L40's 90.5 TFLOPS FP32 and 48 GB VRAM excel in simulations needing heavy compute. A16 fits basic tasks only.
Frequently Asked Questions
What is the VRAM difference between A16 and L40?▾
The L40 provides 48 GB GDDR6 VRAM, three times the A16's 16 GB. This allows the L40 to manage larger models without swapping.
How do their TFLOPS compare?▾
L40 offers 90.5 TFLOPS in FP16 and FP32, versus A16's 4.5 TFLOPS each. The L40 is 20 times faster in compute-bound tasks.
Which has better pricing?▾
A16 starts at $0.47 per hour averaging $0.48 across 74 offers; L40 from $0.67 averaging $0.89 over 14. A16 wins on cost.
What architectures do they use?▾
A16 uses Ampere from 2021; L40 employs Ada Lovelace from 2023. Ada brings efficiency gains in AI workloads.

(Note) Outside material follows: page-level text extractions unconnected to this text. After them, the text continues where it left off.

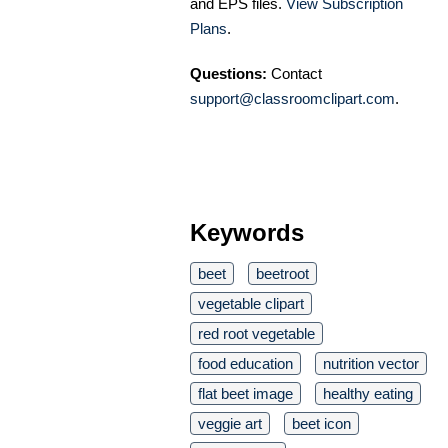
and EPS files.
View Subscription
Plans
.
Questions:
Contact
support@classroomclipart.com
.
Keywords
beet
beetroot
vegetable clipart
red root vegetable
food education
nutrition vector
flat beet image
healthy eating
veggie art
beet icon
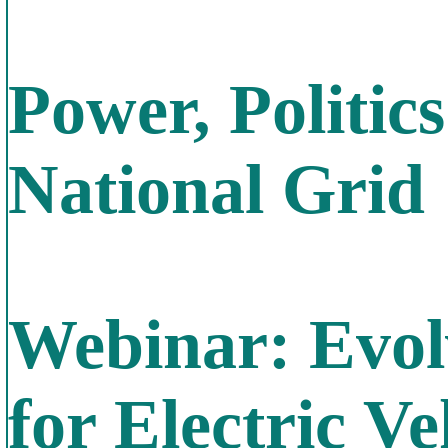
Power, Politic
National Grid
Webinar: Evol
for Electric Ve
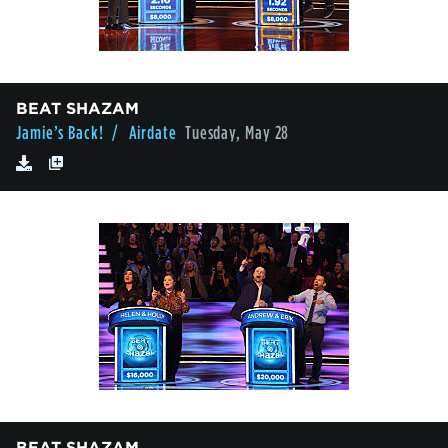
BEAT SHAZAM
Jamie’s Back!
/ Airdate
Tuesday, May 28
BEAT SHAZAM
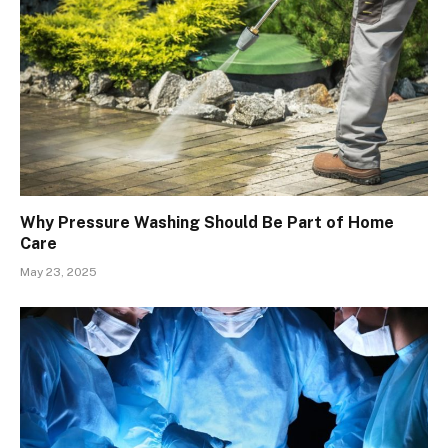
Why Pressure Washing Should Be Part of Home
Care
May 23, 2025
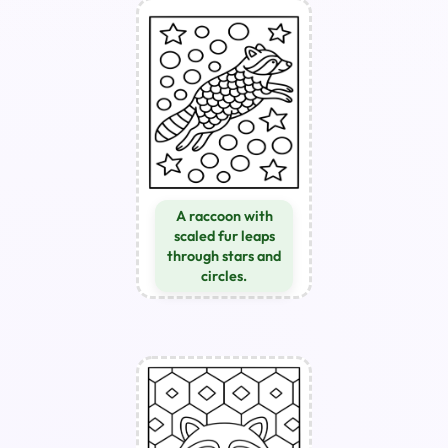
A raccoon with
scaled fur leaps
through stars and
circles.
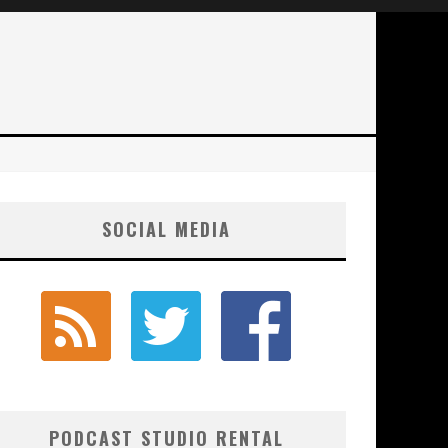
SOCIAL MEDIA
PODCAST STUDIO RENTAL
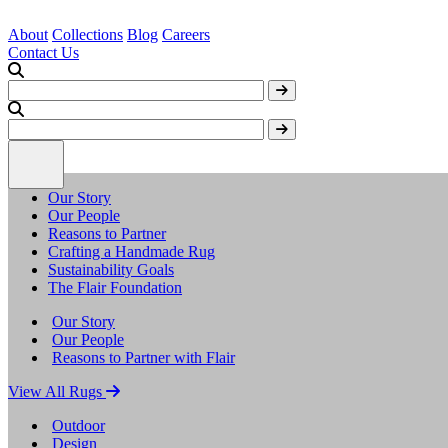
About
Collections
Blog
Careers
Contact Us
Our Story
Our People
Reasons to Partner
Crafting a Handmade Rug
Sustainability Goals
The Flair Foundation
Our Story
Our People
Reasons to Partner with Flair
View All Rugs
Outdoor
Design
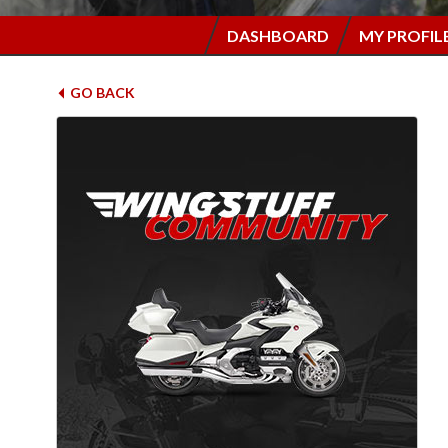
DASHBOARD
MY PROFIL
GO BACK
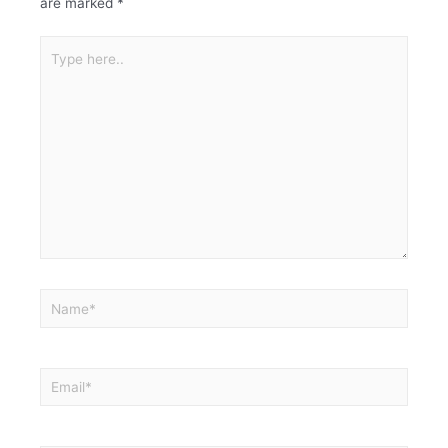
are marked
*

How does memory bandwidth differ?▾
L40's 864 GB/s is nearly four times the A16's 231 GB/s. This impacts batch sizes in training and inference.
What are their TDPs?▾
A16 draws 250W; L40 requires 300W. Both are PCIe-compatible for standard cloud instances.
Which is cheaper to rent, the A16 or the L40?▾
Cloud rental prices for both the A16 and L40 vary by provider, configuration, and availability. This page shows live pricing from 25+ providers updated every 60 seconds. Scroll to the Live Cloud Pricing section to compare current rates.
How much VRAM does the A16 have compared to the L40?▾
The A16 has 16 GB of GDDR6 memory. The L40 has 48 GB of GDDR6 memory.
Can I find A16 and L40 GPUs available to rent right now?▾
Yes. This page shows real-time availability across 25+ cloud GPU providers. The Live Cloud Pricing section displays only in-stock offers with current pricing.
What is the main difference between the A16 and the L40?▾
The A16 uses the Ampere architecture (2021) while the L40 uses Ada Lovelace (2023). The L40 delivers 20.1x the FP16 throughput and 3.7x the memory bandwidth of the A16.